» **How to complete this task**
Copy out the data below, swapping each "perdió la vida" for "falleció" and leaving everything else unchanged.

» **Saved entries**
##########

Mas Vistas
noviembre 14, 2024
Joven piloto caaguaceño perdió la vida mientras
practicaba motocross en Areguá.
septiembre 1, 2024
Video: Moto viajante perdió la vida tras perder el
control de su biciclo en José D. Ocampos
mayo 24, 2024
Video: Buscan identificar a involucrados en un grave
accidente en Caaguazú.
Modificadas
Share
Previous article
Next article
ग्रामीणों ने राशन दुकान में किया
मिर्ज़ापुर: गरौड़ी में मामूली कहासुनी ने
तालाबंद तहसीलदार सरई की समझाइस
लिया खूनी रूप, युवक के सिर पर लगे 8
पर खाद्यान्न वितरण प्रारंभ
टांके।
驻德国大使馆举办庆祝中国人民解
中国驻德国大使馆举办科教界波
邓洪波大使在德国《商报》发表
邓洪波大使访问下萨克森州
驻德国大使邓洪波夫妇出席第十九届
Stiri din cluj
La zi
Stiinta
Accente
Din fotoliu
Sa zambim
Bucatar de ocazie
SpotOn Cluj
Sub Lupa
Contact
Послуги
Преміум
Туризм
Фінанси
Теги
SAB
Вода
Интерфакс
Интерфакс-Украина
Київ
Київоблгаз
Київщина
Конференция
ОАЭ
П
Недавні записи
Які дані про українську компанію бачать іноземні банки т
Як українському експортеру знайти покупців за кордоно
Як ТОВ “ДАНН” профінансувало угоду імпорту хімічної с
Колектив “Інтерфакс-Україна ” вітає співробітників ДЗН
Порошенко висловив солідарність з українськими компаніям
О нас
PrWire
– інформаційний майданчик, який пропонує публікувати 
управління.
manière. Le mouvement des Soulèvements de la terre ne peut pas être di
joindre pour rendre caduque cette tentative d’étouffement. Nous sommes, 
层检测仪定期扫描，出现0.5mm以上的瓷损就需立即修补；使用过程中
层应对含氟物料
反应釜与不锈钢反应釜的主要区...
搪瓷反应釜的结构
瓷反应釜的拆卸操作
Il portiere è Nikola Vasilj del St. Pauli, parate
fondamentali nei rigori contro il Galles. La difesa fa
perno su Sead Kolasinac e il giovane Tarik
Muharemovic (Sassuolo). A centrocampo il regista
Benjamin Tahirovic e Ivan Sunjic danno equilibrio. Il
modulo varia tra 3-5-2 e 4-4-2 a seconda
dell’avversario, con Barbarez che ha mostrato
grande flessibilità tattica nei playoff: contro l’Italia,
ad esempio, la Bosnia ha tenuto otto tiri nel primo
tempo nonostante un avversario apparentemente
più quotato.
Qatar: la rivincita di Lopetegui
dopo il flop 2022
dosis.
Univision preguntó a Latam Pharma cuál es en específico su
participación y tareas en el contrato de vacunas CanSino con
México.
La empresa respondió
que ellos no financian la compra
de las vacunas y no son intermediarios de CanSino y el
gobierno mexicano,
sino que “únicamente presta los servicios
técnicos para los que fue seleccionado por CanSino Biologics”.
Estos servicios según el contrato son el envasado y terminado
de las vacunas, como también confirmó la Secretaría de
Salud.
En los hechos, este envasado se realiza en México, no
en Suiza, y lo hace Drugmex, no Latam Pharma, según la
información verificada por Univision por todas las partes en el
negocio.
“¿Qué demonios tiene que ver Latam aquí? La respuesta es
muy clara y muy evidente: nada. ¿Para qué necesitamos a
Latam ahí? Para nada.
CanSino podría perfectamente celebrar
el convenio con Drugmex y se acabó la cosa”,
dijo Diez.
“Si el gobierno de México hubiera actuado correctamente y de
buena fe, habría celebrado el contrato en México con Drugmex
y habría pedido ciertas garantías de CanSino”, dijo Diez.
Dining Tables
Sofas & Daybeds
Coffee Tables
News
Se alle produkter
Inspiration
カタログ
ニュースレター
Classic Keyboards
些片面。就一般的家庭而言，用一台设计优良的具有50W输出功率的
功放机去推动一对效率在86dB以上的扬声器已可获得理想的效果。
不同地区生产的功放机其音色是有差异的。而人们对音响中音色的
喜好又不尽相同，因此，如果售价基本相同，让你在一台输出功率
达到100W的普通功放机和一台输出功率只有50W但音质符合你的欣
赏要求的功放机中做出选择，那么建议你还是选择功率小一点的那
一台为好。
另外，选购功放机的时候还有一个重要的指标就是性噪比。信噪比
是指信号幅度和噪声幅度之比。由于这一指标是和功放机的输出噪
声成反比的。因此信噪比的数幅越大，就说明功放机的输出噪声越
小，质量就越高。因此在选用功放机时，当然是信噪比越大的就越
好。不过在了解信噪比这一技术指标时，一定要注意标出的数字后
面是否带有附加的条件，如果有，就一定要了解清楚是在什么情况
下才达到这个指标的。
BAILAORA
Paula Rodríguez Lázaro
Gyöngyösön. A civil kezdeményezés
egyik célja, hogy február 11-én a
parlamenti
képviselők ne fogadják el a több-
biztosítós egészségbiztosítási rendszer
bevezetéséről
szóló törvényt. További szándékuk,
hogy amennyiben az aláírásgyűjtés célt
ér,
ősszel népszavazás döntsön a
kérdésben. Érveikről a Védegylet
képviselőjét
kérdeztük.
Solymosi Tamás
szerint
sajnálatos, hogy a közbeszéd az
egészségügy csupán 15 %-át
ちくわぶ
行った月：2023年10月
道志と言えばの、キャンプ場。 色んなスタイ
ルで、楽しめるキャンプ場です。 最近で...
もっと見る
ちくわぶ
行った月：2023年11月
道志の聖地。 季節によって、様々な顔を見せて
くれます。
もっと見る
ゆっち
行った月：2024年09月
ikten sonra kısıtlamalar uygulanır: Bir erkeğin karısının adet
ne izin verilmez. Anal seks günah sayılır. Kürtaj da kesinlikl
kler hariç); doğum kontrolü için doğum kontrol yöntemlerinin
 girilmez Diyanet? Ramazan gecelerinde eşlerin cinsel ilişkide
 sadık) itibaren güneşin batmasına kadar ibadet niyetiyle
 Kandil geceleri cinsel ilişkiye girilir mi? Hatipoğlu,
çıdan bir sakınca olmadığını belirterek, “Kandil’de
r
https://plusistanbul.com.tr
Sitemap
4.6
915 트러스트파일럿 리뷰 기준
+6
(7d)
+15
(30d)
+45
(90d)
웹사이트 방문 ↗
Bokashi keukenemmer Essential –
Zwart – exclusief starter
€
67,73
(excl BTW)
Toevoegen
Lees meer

##########

» **Solution**
Mas Vistas
noviembre 14, 2024
Joven piloto caaguaceño falleció mientras
practicaba motocross en Areguá.
septiembre 1, 2024
Video: Moto viajante falleció tras perder el
control de su biciclo en José D. Ocampos
mayo 24, 2024
Video: Buscan identificar a involucrados en un grave
accidente en Caaguazú.
Modificadas
Share
Previous article
Next article
ग्रामीणों ने राशन दुकान में किया
मिर्ज़ापुर: गरौड़ी में मामूली कहासुनी ने
तालाबंद तहसीलदार सरई की समझाइस
लिया खूनी रूप, युवक के सिर पर लगे 8
पर खाद्यान्न वितरण प्रारंभ
टांके।
驻德国大使馆举办庆祝中国人民解
中国驻德国大使馆举办科教界波
邓洪波大使在德国《商报》发表
邓洪波大使访问下萨克森州
驻德国大使邓洪波夫妇出席第十九届
Stiri din cluj
La zi
Stiinta
Accente
Din fotoliu
Sa zambim
Bucatar de ocazie
SpotOn Cluj
Sub Lupa
Contact
Послуги
Преміум
Туризм
Фінанси
Теги
SAB
Вода
Интерфакс
Интерфакс-Украина
Київ
Київоблгаз
Київщина
Конференция
ОАЭ
П
Недавні записи
Які дані про українську компанію бачать іноземні банки т
Як українському експортеру знайти покупців за кордоно
Як ТОВ “ДАНН” профінансувало угоду імпорту хімічної с
Колектив “Інтерфакс-Україна ” вітає співробітників ДЗН
Порошенко висловив солідарність з українськими компаніям
О нас
PrWire
– інформаційний майданчик, який пропонує публікувати 
управління.
manière. Le mouvement des Soulèvements de la terre ne peut pas être di
joindre pour rendre caduque cette tentative d’étouffement. Nous sommes, 
层检测仪定期扫描，出现0.5mm以上的瓷损就需立即修补；使用过程中
层应对含氟物料
反应釜与不锈钢反应釜的主要区...
搪瓷反应釜的结构
瓷反应釜的拆卸操作
Il portiere è Nikola Vasilj del St. Pauli, parate
fondamentali nei rigori contro il Galles. La difesa fa
perno su Sead Kolasinac e il giovane Tarik
Muharemovic (Sassuolo). A centrocampo il regista
Benjamin Tahirovic e Ivan Sunjic danno equilibrio. Il
modulo varia tra 3-5-2 e 4-4-2 a seconda
dell’avversario, con Barbarez che ha mostrato
grande flessibilità tattica nei playoff: contro l’Italia,
ad esempio, la Bosnia ha tenuto otto tiri nel primo
tempo nonostante un avversario apparentemente
più quotato.
Qatar: la rivincita di Lopetegui
dopo il flop 2022
dosis.
Univision preguntó a Latam Pharma cuál es en específico su
participación y tareas en el contrato de vacunas CanSino con
México.
La empresa respondió
que ellos no financian la compra
de las vacunas y no son intermediarios de CanSino y el
gobierno mexicano,
sino que “únicamente presta los servicios
técnicos para los que fue seleccionado por CanSino Biologics”.
Estos servicios según el contrato son el envasado y terminado
de las vacunas, como también confirmó la Secretaría de
Salud.
En los hechos, este envasado se realiza en México, no
en Suiza, y lo hace Drugmex, no Latam Pharma, según la
información verificada por Univision por todas las partes en el
negocio.
“¿Qué demonios tiene que ver Latam aquí? La respuesta es
muy clara y muy evidente: nada. ¿Para qué necesitamos a
Latam ahí? Para nada.
CanSino podría perfectamente celebrar
el convenio con Drugmex y se acabó la cosa”,
dijo Diez.
“Si el gobierno de México hubiera actuado correctamente y de
buena fe, habría celebrado el contrato en México con Drugmex
y habría pedido ciertas garantías de CanSino”, dijo Diez.
Dining Tables
Sofas & Daybeds
Coffee Tables
News
Se alle produkter
Inspiration
カタログ
ニュースレター
Classic Keyboards
些片面。就一般的家庭而言，用一台设计优良的具有50W输出功率的
功放机去推动一对效率在86dB以上的扬声器已可获得理想的效果。
不同地区生产的功放机其音色是有差异的。而人们对音响中音色的
喜好又不尽相同，因此，如果售价基本相同，让你在一台输出功率
达到100W的普通功放机和一台输出功率只有50W但音质符合你的欣
赏要求的功放机中做出选择，那么建议你还是选择功率小一点的那
一台为好。
另外，选购功放机的时候还有一个重要的指标就是性噪比。信噪比
是指信号幅度和噪声幅度之比。由于这一指标是和功放机的输出噪
声成反比的。因此信噪比的数幅越大，就说明功放机的输出噪声越
小，质量就越高。因此在选用功放机时，当然是信噪比越大的就越
好。不过在了解信噪比这一技术指标时，一定要注意标出的数字后
面是否带有附加的条件，如果有，就一定要了解清楚是在什么情况
下才达到这个指标的。
BAILAORA
Paula Rodríguez Lázaro
Gyöngyösön. A civil kezdeményezés
egyik célja, hogy február 11-én a
parlamenti
képviselők ne fogadják el a több-
biztosítós egészségbiztosítási rendszer
bevezetéséről
szóló törvényt. További szándékuk,
hogy amennyiben az aláírásgyűjtés célt
ér,
ősszel népszavazás döntsön a
kérdésben. Érveikről a Védegylet
képviselőjét
kérdeztük.
Solymosi Tamás
szerint
sajnálatos, hogy a közbeszéd az
egészségügy csupán 15 %-át
ちくわぶ
行った月：2023年10月
道志と言えばの、キャンプ場。 色んなスタイ
ルで、楽しめるキャンプ場です。 最近で...
もっと見る
ちくわぶ
行った月：2023年11月
道志の聖地。 季節によって、様々な顔を見せて
くれます。
もっと見る
ゆっち
行った月：2024年09月
ikten sonra kısıtlamalar uygulanır: Bir erkeğin karısının adet
ne izin verilmez. Anal seks günah sayılır. Kürtaj da kesinlikl
kler hariç); doğum kontrolü için doğum kontrol yöntemlerinin
 girilmez Diyanet? Ramazan gecelerinde eşlerin cinsel ilişkide
 sadık) itibaren güneşin batmasına kadar ibadet niyetiyle
 Kandil geceleri cinsel ilişkiye girilir mi? Hatipoğlu,
çıdan bir sakınca olmadığını belirterek, “Kandil’de
r
https://plusistanbul.com.tr
Sitemap
4.6
915 트러스트파일럿 리뷰 기준
+6
(7d)
+15
(30d)
+45
(90d)
웹사이트 방문 ↗
Bokashi keukenemmer Essential –
Zwart – exclusief starter
€
67,73
(excl BTW)
Toevoegen
Lees meer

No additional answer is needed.